The intriguing and dangerous question is what does the Russian government intend to do about Gazprom's coming inability to supply Eruope with gas.

In this inadequate and brief description we see that the narrative about Russia that was built in the West in the 1990s was largely fictitious fantasy based upon our hopes of what Russia was becoming as opposed to what it was, has been and is. It is a highly aggressive state who sees the United States as it strategic adversary and likely enemy. It centralizes power internally in order to more fully and deliberately project power externally. It aligns itself with nations from China to Iran to Venezuela who have the same ideological, anti-democratic and anti-American ideas as itself.
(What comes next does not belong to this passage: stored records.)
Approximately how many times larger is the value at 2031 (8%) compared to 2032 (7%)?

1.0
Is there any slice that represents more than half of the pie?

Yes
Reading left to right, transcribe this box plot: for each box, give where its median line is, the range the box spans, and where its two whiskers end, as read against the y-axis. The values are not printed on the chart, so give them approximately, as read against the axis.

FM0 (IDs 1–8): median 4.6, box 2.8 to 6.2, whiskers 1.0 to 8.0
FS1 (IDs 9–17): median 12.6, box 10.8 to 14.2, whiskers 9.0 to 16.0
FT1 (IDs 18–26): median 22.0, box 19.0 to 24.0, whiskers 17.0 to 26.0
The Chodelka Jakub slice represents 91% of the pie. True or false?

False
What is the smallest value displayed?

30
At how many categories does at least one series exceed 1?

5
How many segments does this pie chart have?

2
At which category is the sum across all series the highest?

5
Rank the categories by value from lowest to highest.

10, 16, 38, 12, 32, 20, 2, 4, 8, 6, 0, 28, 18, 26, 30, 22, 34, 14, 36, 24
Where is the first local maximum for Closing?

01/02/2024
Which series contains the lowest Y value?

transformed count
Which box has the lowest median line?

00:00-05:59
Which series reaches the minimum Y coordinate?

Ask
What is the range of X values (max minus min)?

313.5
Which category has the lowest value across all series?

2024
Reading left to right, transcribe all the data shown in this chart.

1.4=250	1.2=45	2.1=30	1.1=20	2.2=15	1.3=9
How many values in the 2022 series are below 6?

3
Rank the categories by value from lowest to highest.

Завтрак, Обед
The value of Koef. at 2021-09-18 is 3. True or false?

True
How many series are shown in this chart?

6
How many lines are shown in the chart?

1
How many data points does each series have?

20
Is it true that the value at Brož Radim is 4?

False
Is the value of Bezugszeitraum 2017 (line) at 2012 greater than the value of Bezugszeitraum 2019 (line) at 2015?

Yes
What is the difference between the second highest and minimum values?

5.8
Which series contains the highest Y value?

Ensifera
Russia uses power much more effectively and deceptively than did the Soviet Union. It uses and penetrates markets in order to get ready cash. It uses gas and oil as a weapon. It outwardly fights Islamists while with the other hand embracing Islamic terror states like Iran. It used and uses false and phony opposition and ruling parties in eastern Europe to maintain a deceptively large amount of control over its former satellite states. It does this because, other than with the notable exception of Poland, the internal security services of those nations are still controlled by old KGB structures that were never rooted out.

Most of all, it takes advantage of the still pervasive anti-Americanism in the world and the growing conspiricism/cynicism of the American people for its own ends.

President Bush was a certifiable disaster in his Russia policies. He propped up Putin at every turn. Lets us hope that President Obama pursues a wiser policy of active opposition to Russian authoritarianism at home and growing agressiveness abroad.